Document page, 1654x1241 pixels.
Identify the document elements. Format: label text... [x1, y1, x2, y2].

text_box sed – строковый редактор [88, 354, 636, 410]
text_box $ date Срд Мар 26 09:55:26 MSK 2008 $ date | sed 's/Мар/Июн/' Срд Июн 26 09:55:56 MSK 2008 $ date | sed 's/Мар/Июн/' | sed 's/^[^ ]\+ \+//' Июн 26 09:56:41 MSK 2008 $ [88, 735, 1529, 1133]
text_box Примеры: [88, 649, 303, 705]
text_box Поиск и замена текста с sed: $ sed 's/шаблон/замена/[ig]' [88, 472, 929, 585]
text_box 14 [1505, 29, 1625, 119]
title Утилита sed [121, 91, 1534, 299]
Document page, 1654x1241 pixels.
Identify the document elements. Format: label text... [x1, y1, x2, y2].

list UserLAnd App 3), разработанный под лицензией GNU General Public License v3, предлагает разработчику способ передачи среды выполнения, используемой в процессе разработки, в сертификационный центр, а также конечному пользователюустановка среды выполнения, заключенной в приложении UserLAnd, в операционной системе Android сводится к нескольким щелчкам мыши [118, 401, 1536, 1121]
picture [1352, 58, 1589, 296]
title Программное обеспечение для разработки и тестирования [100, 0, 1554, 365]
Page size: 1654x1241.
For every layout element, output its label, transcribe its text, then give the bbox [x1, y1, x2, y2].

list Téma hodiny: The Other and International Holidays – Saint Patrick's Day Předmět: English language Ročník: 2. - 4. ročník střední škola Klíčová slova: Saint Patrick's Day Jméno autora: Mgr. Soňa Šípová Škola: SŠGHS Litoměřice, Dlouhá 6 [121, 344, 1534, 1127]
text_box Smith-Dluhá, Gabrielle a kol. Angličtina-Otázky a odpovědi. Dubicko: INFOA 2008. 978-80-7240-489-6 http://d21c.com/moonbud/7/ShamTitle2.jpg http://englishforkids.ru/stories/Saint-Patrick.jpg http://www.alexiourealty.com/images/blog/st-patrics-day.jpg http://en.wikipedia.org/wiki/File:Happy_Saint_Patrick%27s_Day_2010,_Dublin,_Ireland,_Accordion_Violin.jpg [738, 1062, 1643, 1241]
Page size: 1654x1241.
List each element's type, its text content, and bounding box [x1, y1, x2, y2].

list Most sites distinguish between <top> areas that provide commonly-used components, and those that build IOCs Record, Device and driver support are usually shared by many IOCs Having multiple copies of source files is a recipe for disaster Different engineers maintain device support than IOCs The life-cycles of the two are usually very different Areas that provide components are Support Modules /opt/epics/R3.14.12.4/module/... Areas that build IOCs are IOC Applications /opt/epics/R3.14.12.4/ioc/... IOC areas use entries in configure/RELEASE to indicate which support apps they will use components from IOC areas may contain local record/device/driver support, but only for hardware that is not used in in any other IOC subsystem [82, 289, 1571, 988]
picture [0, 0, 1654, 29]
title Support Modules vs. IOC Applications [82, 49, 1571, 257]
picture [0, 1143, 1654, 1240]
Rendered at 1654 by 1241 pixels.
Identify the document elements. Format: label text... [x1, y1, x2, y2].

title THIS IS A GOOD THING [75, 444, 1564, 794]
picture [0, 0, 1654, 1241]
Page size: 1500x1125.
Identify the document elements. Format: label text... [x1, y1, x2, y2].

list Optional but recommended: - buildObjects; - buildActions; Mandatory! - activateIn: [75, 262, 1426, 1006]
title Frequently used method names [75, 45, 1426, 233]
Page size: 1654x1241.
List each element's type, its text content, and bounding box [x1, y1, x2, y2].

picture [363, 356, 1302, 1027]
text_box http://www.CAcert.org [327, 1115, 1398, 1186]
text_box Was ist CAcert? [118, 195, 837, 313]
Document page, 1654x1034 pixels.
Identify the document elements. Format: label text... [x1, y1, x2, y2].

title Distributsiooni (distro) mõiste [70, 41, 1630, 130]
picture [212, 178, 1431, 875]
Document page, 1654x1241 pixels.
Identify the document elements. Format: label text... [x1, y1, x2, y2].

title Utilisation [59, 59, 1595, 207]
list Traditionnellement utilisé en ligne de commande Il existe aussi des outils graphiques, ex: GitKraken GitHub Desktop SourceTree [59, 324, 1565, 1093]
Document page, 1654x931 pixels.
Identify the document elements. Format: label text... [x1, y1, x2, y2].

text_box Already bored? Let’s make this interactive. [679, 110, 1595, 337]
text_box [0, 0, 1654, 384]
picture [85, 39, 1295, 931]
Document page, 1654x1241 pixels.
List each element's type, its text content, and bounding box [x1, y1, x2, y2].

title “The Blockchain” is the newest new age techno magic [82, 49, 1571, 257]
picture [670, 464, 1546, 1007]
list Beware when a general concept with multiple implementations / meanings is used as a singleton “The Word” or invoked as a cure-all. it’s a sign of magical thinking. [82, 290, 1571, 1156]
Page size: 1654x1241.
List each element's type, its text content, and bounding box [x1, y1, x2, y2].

- - - - - - -

Task to carry out:
Please output the lines of the items again exactly, beginning at the first line of the items and stopping after the line that contains "text_box 14 [1505, 29, 1625, 119]".

Problem solution:
Document page, 1654x1241 pixels.
Identify the document elements. Format: label text... [x1, y1, x2, y2].

text_box sed – строковый редактор [88, 354, 636, 410]
text_box $ date Срд Мар 26 09:55:26 MSK 2008 $ date | sed 's/Мар/Июн/' Срд Июн 26 09:55:56 MSK 2008 $ date | sed 's/Мар/Июн/' | sed 's/^[^ ]\+ \+//' Июн 26 09:56:41 MSK 2008 $ [88, 735, 1529, 1133]
text_box Примеры: [88, 649, 303, 705]
text_box Поиск и замена текста с sed: $ sed 's/шаблон/замена/[ig]' [88, 472, 929, 585]
text_box 14 [1505, 29, 1625, 119]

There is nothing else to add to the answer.